Yes, simple as that.
Three through lanes means – travel in at least one direction (quite often, once a road is at this size, it’s actually two roads – one carriage in each direction – hence the term ‘dual carriageway’ – ie two carriages, one running each direction). Blah, you get it.
Crucially, the ‘through’ in ‘through lanes’ refers to the unobstructed flow of traffic. There are many main roads in Sydney that are ‘two lanes’ in each direction, but really – and keep in mind Sydney is a surprisingly complex use case for a city so relatively young – the inner lane is used for carrying traffic, and outside of peak hours, or other complex use cases, the kerbside (outermost) lane is used for parked cars, or bus stops, or bicycle riders risking life and limb (seriously, riding a bicycle in Sydney is so dangerous). And parking cars especially, can make a nominally ‘two lane’ road into a traffic jam – ie, no moving lanes of traffic, ie effectively no through lanes, at least into that guy has parked his god damn car already! Get a move on buddy! Or, they stop to wait for someone to leave, then manouvre in – this all takes say half a minute at least – half a minute of vehicles behind which start forming a queue waiting for this sillily innefficent blockage to clear itself!
Plus, the stigma of the kerbside lane and its many attrocities to efficiency means even when it is clear, it is often less utilised than it otherwise might be. For example, if even one car is not moved when clearway hours arrive (a very common occurence, especially on lesser main roads), that means one whole lane of through traffic is blocked for a decent distance behind it, and it means a zig zag merge of cars has to emerge, only people are in a special rush usually in clearway times, and because people are people (sigh), often it leads to all sorts of dangerous cutting in manouvres, with people slamming on brakes causing a rolling gradually dissipating effect of sudden brake slams behind them. It also makes rear-enders more common, which further breaks down the efficiency of the road.

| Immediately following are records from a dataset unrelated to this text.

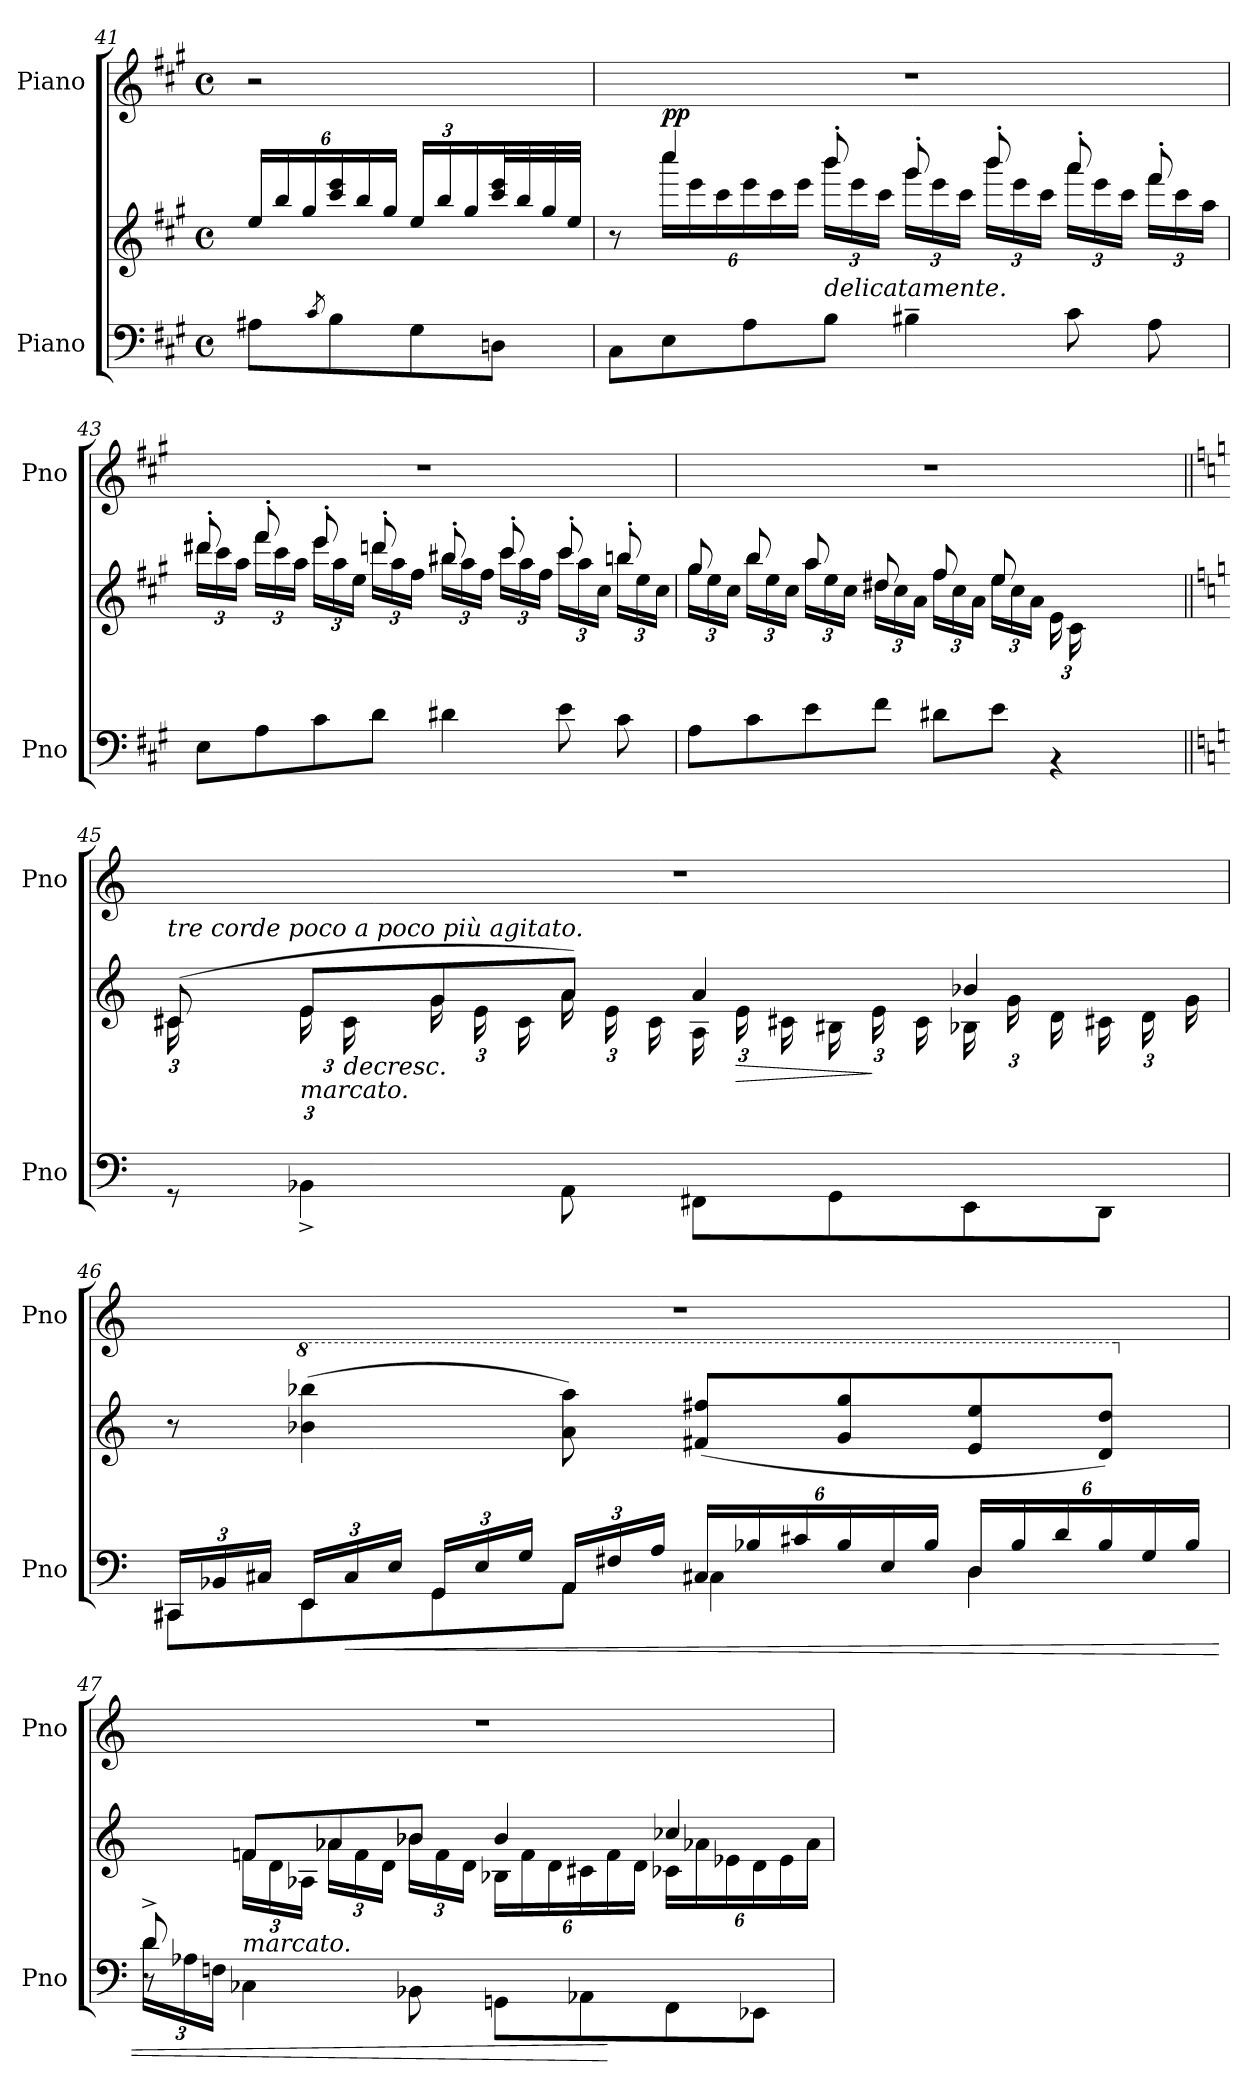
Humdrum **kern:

**kern	**kern	**dynam	**kern
*part2	*part2	*part2	*part1
*staff3	*staff2	*staff2/3	*staff1
*I"Piano	*	*	*I"Piano
*I'Pno	*	*	*I'Pno
!!LO:LB:g=z
*clefF4	*clefG2	*	*clefG2
*k[f#c#g#]	*k[f#c#g#]	*	*k[f#c#g#]
*M4/4	*M4/4	*	*M4/4
*met(c)	*met(c)	*	*met(c)
*	*Xbrackettup	*	*
=41	=41	=41	=41
8A#X\L	24ee/LL	.	2r
.	24bb/	.	.
.	24gg#/	.	.
8qc#/	.	.	.
8B\	24ccc#/ 24eee/	.	.
.	24bb/	.	.
.	24gg#/JJ	.	.
8G#\	24ee/LL	.	.
.	24bb/	.	.
.	24gg#/	.	.
8Dn\J	32ccc#/ 32eee/L	.	.
.	32bb/	.	.
.	32gg#/	.	.
.	32ee/JJJ	.	.
=42	=42	=42	=42
*	*^	*	*
8C#\L	8r	8ryy	.	1r
!	!	!	!LO:DY:a	!
8E\	4cccc#/	24cccc#\LL	pp	.
.	.	24eee\	.	.
.	.	24ccc#\	.	.
8A\	.	24eee\	.	.
.	.	24ccc#\	.	.
.	.	24eee\JJ	.	.
!LO:TX:a:i:t=delicatamente.	!	!	!	!
8B\J	8bbb'/	24bbb\LL	.	.
.	.	24eee\	.	.
.	.	24ccc#\JJ	.	.
4B#X~\	8ggg#'/	24ggg#\LL	.	.
.	.	24eee\	.	.
.	.	24ccc#\JJ	.	.
.	8bbb'/	24bbb\LL	.	.
.	.	24eee\	.	.
.	.	24ccc#\JJ	.	.
8c#\	8aaa'/	24aaa\LL	.	.
.	.	24eee\	.	.
.	.	24ccc#\JJ	.	.
8A\	8fff#'/	24fff#\LL	.	.
.	.	24ccc#\	.	.
.	.	24aa\JJ	.	.
!!LO:LB:g=z
=43	=43	=43	=43	=43
8E\L	8ddd#X'/	24ddd#\LL	.	1r
.	.	24ccc#\	.	.
.	.	24aa\JJ	.	.
8A\	8fff#'/	24fff#\LL	.	.
.	.	24ccc#\	.	.
.	.	24aa\JJ	.	.
8c#\	8eee'/	24eee\LL	.	.
.	.	24aa\	.	.
.	.	24ee\JJ	.	.
8d\J	8dddn'/	24ddd\LL	.	.
.	.	24aa\	.	.
.	.	24ff#\JJ	.	.
4d#X\	8bb#X'/	24bb#\LL	.	.
.	.	24aa\	.	.
.	.	24ff#\JJ	.	.
.	8ccc#'/	24ccc#\LL	.	.
.	.	24aa\	.	.
.	.	24ff#\JJ	.	.
8e\	8ccc#'/	24ccc#\LL	.	.
.	.	24aa\	.	.
.	.	24cc#\JJ	.	.
8c#\	8bbn'/	24bb\LL	.	.
.	.	24ee\	.	.
.	.	24cc#\JJ	.	.
=44	=44	=44	=44	=44
*^	*	*	*	*
6%5ryy	8A\L	8gg#/	24gg#\LL	.	1r
.	.	.	24ee\	.	.
.	.	.	24cc#\JJ	.	.
.	8c#\	8bb/	24bb\LL	.	.
.	.	.	24ee\	.	.
.	.	.	24cc#\JJ	.	.
.	8e\	8aa/	24aa\LL	.	.
.	.	.	24ee\	.	.
.	.	.	24cc#\JJ	.	.
.	8f#\J	8dd#X/	24dd#\LL	.	.
.	.	.	24cc#\	.	.
.	.	.	24a\JJ	.	.
.	8d#X\L	8ff#/	24ff#\LL	.	.
.	.	.	24cc#\	.	.
.	.	.	24a\JJ	.	.
.	8e\J	8ee/	24ee\LL	.	.
.	.	.	24cc#\	.	.
.	.	.	24a\JJ	.	.
.	4r	24e\LL	4ryy	.	.
.	.	24c#\	.	.	.
24A/	.	6ryy	.	.	.
24Gn/	.	.	.	.	.
24A/	.	.	.	.	.
24B-X/JJ	.	.	.	.	.
!!LO:PB:g=z
=45||	=45||	=45||	=45||	=45||	=45||
*k[]	*	*k[]	*	*	*k[]
!	!	!LO:TX:a:i:t=tre corde poco a poco più agitato.	!	!	!
24ryy	8r	(8c#X/	24c#\LL	.	1r
24G/	.	.	12ryy	.	.
24E/JJ	.	.	.	.	.
!LO:TX:a:i:t=marcato.	!	!	!	!	!
12ryy	4BB-X^\	8e/L	24e\LL	.	.
!	!	!	!	!LO:HP:b	!
.	.	.	24c#\	>	.
24G/JJ	.	.	24ryy	.	.
2.ryy	.	8g/	24g\LL	.	.
.	.	.	24e\	.	.
.	.	.	24c#\JJ	.	.
.	8AA\	8a/J)	24a\LL	.	.
.	.	.	24e\	.	.
.	.	.	24c#\JJ	.	.
.	8FF#X\L	4a/	24A\LL	.	.
!	!	!	!	!LO:HP:b	!
.	.	.	24e\	>	.
.	.	.	24c#X\	.	.
.	8GG\	.	24B#X\	.	.
.	.	.	24e\	]	.
.	.	.	24c#\JJ	.	.
.	8EE\	4b-X/	24B-X\LL	.	.
.	.	.	24g\	.	.
.	.	.	24d\	.	.
.	8DD\J	.	24c#X\	.	.
.	.	.	24d\	.	.
.	.	.	24g\JJ	.	.
*	*	*v	*v	*	*
=46	=46	=46	=46	=46
*Xbrackettup	*	*	*	*
24CC#X/LL	8CC#\L	8r	.	1r
24BB-X/	.	.	.	.
24C#X/JJ	.	.	.	.
*	*	*8va	*	*
24EE/LL	8EE\	(4bb-X\ 4bbb-X\	.	.
!	!	!	!LO:HP:b=2	!
24C#/	.	.	<	.
24E/JJ	.	.	.	.
24GG/LL	8GG\	.	.	.
24E/	.	.	.	.
24G/JJ	.	.	.	.
24AA/LL	8AA\J	8aa\ 8aaa\)	.	.
24F#X/	.	.	]	.
24A/JJ	.	.	.	.
24C#X/LL	4C#\	(8ff#X/ 8fff#X/L	.	.
24B-X/	.	.	.	.
24c#X/	.	.	.	.
24B-/	.	8gg/ 8ggg/	.	.
24E/	.	.	.	.
24B-/JJ	.	.	.	.
24D/LL	4D\	8ee/ 8eee/	.	.
24B-/	.	.	.	.
24d/	.	.	.	.
24B-/	.	8dd/ 8ddd/J)	.	.
24G/	.	.	.	.
24B-/JJ	.	.	.	.
!!LO:LB:g=z
=47	=47	=47	=47	=47
*	*^	*	*	*
*	*	*	*X8va	*	*
*	*	*	*^	*	*
(8d^/	24d\LL	8r	8ryy	8ryy	.	1r
.	24A-X\	.	.	.	.	.
.	24Fn\JJ	.	.	.	.	.
!LO:TX:a:i:t=marcato.	!	!	!	!	!	!
2..ryy	2..ryy	4C-X\	8fn/L	24f\LL	.	.
.	.	.	.	24d\	.	.
.	.	.	.	24A-X\JJ	.	.
.	.	.	8a-X/	24a-\LL	.	.
.	.	.	.	24f\	.	.
.	.	.	.	24d\JJ	.	.
.	.	8BB-X\	8b-X/J	24b-\LL	.	.
.	.	.	.	24f\	.	.
.	.	.	.	24d\JJ	.	.
.	.	8GGn\L	4b-/	24B-X\LL	.	.
.	.	.	.	24f\	.	.
.	.	.	.	24d\	.	.
.	.	8AA-X\	.	24c#X\	.	.
.	.	.	.	24f\	[	.
.	.	.	.	24d\JJ	.	.
.	.	8FF\	4cc-X/)	24c-X\LL	.	.
.	.	.	.	24a-X\	.	.
.	.	.	.	24e-X\	.	.
.	.	8EE-X\J	.	24d\	.	.
.	.	.	.	24e-\	.	.
.	.	.	.	24a-\JJ	.	.
*v	*v	*v	*	*	*	*
*	*v	*v	*	*
=	=	=	=
*-	*-	*-	*-
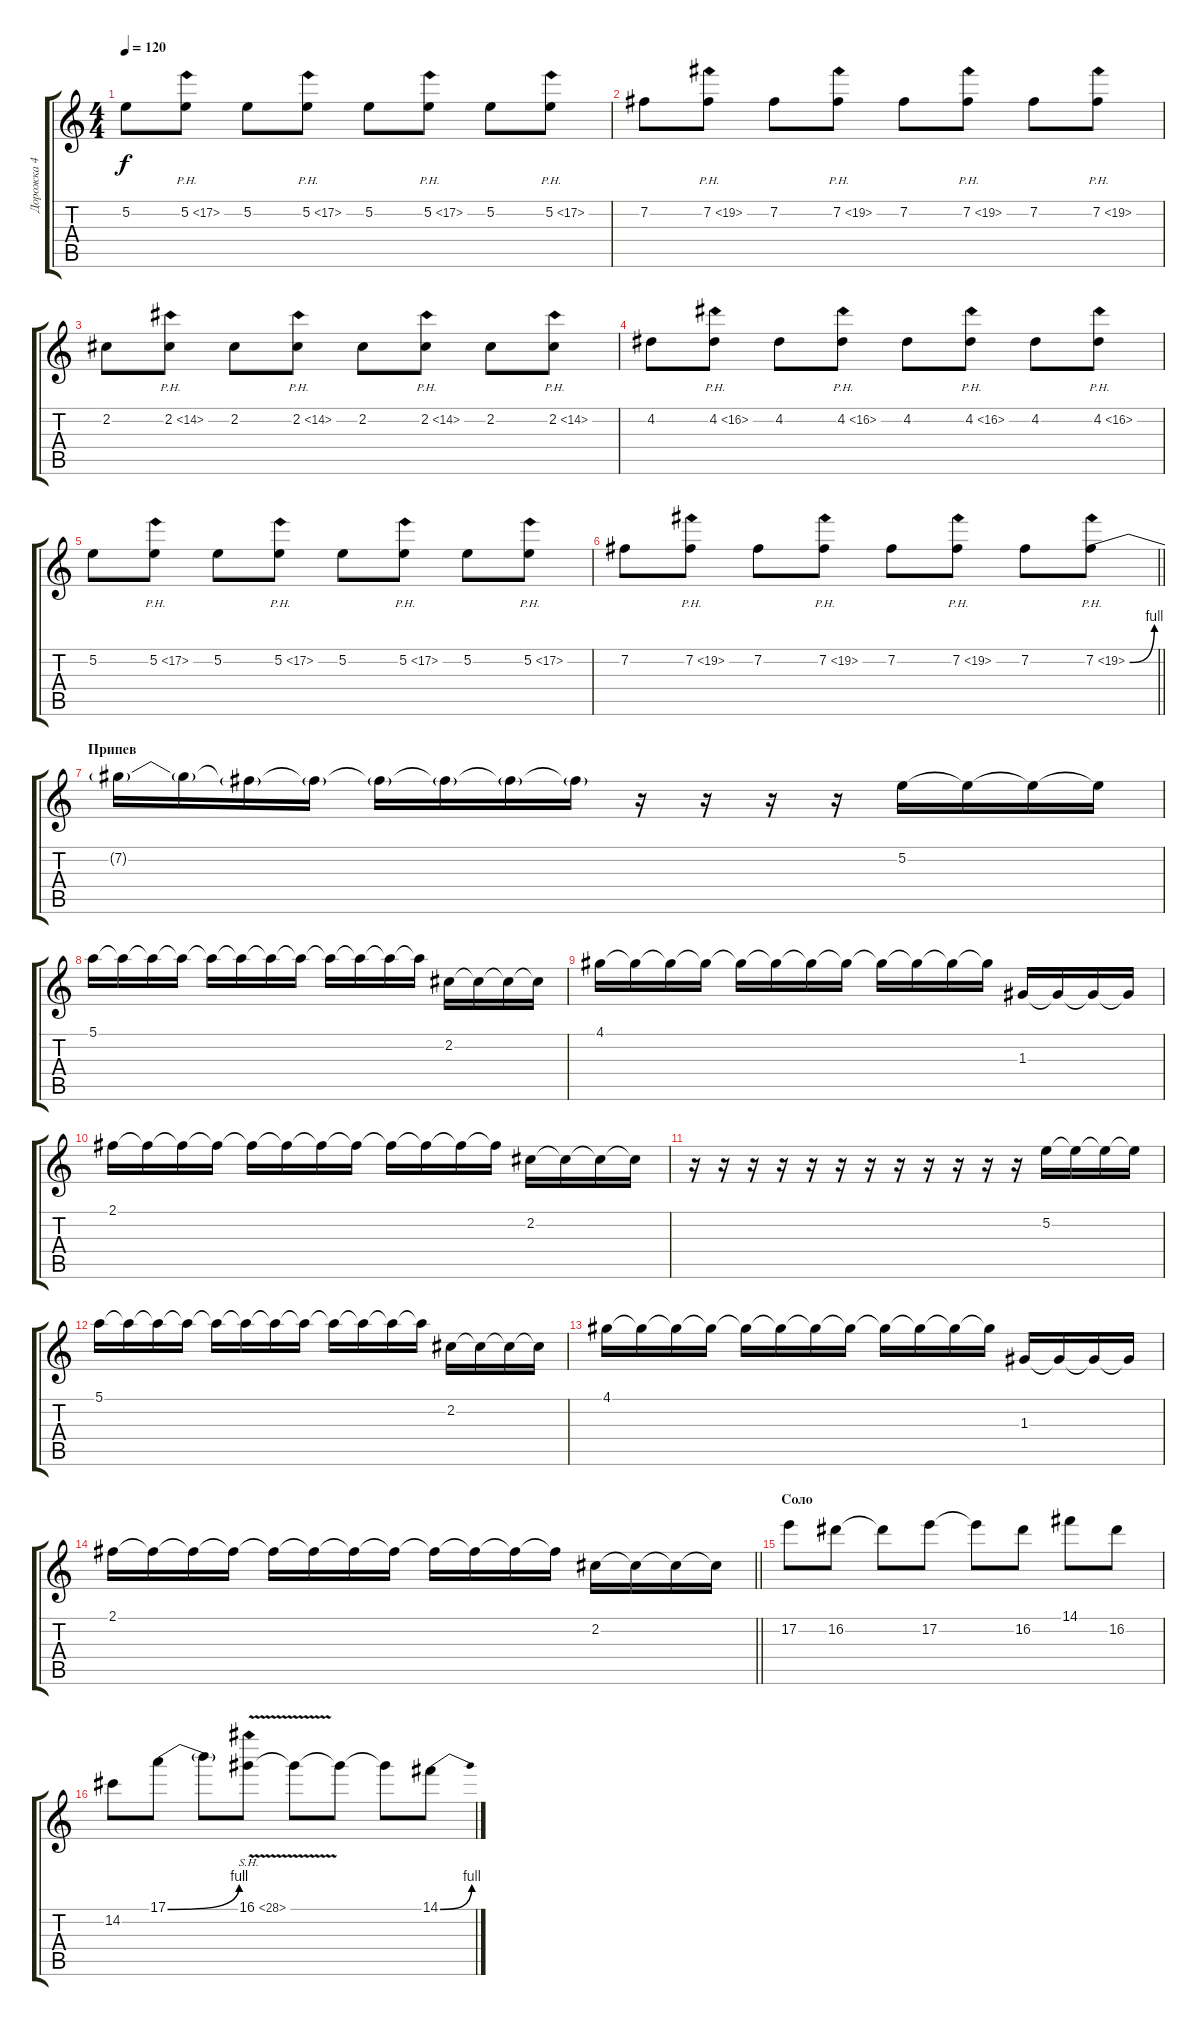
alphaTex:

\track ("Дорожка 4" "Дорожка 4") {instrument electricguitarclean}
\staff {score tabs}
\tuning (E4 B3 G3 D3 A2 E2) {hide}
\ts (4 4)
\tempo 120
\clef g2
\ks c
5.2.8{dy f} 5.2{ph 12}.8 5.2.8 5.2{ph 12}.8 5.2.8 5.2{ph 12}.8 5.2.8 5.2{ph 12}.8 |
7.2.8 7.2{ph 12}.8 7.2.8 7.2{ph 12}.8 7.2.8 7.2{ph 12}.8 7.2.8 7.2{ph 12}.8 |
2.2.8 2.2{ph 12}.8 2.2.8 2.2{ph 12}.8 2.2.8 2.2{ph 12}.8 2.2.8 2.2{ph 12}.8 |
4.2.8 4.2{ph 12}.8 4.2.8 4.2{ph 12}.8 4.2.8 4.2{ph 12}.8 4.2.8 4.2{ph 12}.8 |
5.2.8 5.2{ph 12}.8 5.2.8 5.2{ph 12}.8 5.2.8 5.2{ph 12}.8 5.2.8 5.2{ph 12}.8 |
\barLineRight lightlight
7.2.8 7.2{ph 12}.8 7.2.8 7.2{ph 12}.8 7.2.8 7.2{ph 12}.8 7.2.8 7.2{be (bend 0 0 60 4) ph 12}.8 |
\section ("" "Припев")
7.2{t}.16 7.2{t}.16 7.2{t}.16 7.2{t}.16 7.2{t}.16 7.2{t}.16 7.2{t}.16 7.2{t}.16 r.16 r.16 r.16 r.16 5.2.16 5.2{t}.16 5.2{t}.16 5.2{t}.16 |
5.1.16 5.1{t}.16 5.1{t}.16 5.1{t}.16 5.1{t}.16 5.1{t}.16 5.1{t}.16 5.1{t}.16 5.1{t}.16 5.1{t}.16 5.1{t}.16 5.1{t}.16 2.2.16 2.2{t}.16 2.2{t}.16 2.2{t}.16 |
4.1.16 4.1{t}.16 4.1{t}.16 4.1{t}.16 4.1{t}.16 4.1{t}.16 4.1{t}.16 4.1{t}.16 4.1{t}.16 4.1{t}.16 4.1{t}.16 4.1{t}.16 1.3.16 1.3{t}.16 1.3{t}.16 1.3{t}.16 |
2.1.16 2.1{t}.16 2.1{t}.16 2.1{t}.16 2.1{t}.16 2.1{t}.16 2.1{t}.16 2.1{t}.16 2.1{t}.16 2.1{t}.16 2.1{t}.16 2.1{t}.16 2.2.16 2.2{t}.16 2.2{t}.16 2.2{t}.16 |
r.16 r.16 r.16 r.16 r.16 r.16 r.16 r.16 r.16 r.16 r.16 r.16 5.2.16 5.2{t}.16 5.2{t}.16 5.2{t}.16 |
5.1.16 5.1{t}.16 5.1{t}.16 5.1{t}.16 5.1{t}.16 5.1{t}.16 5.1{t}.16 5.1{t}.16 5.1{t}.16 5.1{t}.16 5.1{t}.16 5.1{t}.16 2.2.16 2.2{t}.16 2.2{t}.16 2.2{t}.16 |
4.1.16 4.1{t}.16 4.1{t}.16 4.1{t}.16 4.1{t}.16 4.1{t}.16 4.1{t}.16 4.1{t}.16 4.1{t}.16 4.1{t}.16 4.1{t}.16 4.1{t}.16 1.3.16 1.3{t}.16 1.3{t}.16 1.3{t}.16 |
\barLineRight lightlight
2.1.16 2.1{t}.16 2.1{t}.16 2.1{t}.16 2.1{t}.16 2.1{t}.16 2.1{t}.16 2.1{t}.16 2.1{t}.16 2.1{t}.16 2.1{t}.16 2.1{t}.16 2.2.16 2.2{t}.16 2.2{t}.16 2.2{t}.16 |
\section ("" "Соло")
17.2.8{instrument distortionguitar} 16.2.8 16.2{t}.8 17.2.8 17.2{t}.8 16.2.8 14.1.8 16.2.8 |
14.2.8 17.1{be (bend 0 0 60 4)}.8 17.1{t}.8 16.1{sh 12 v}.8 16.1{t}.8 16.1{t}.8 16.1{t}.8 14.1{be (bend 0 0 60 4)}.8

This post is obviously half baked – I really have to get ready for work now – but, let me make it absolutely clear – for all my talk of road efficiency, I am not calling for the wanton destruction of Sydney to make way for cars, glorious cars! I’m not a fucking idiot, so don’t treat me like one. Of course I’m not calling for that. What I am saying is: 1. I have a working theory that roads have a natural capacity given their logical use scenario (ie dispersed trips, point to point journeys that aren’t point isolated to point everybody-gotta-go, and don’t bloody use a road to funnel people into one spot). 2. Roads in Sydney are surprisingly clogged for a city that is mid-sized, and a lot of that is down to really really really, REALLY, poor road design and usage. Sydney’s roads are surprisingly dangerous in very many places, poorly designed, and honestly, because of a gap in size and authority and means between small councils and huge state government, no one is motivated to fix them up and make them better for ALL road users – road vehicles, bicycles, pedestrians, pedestrians crossing safely and reliably from one side to the other, the lot.
That’s the gist of what I’m trying to get at in this half-baked, pre getting ready for work now, really really have to get ready now, post.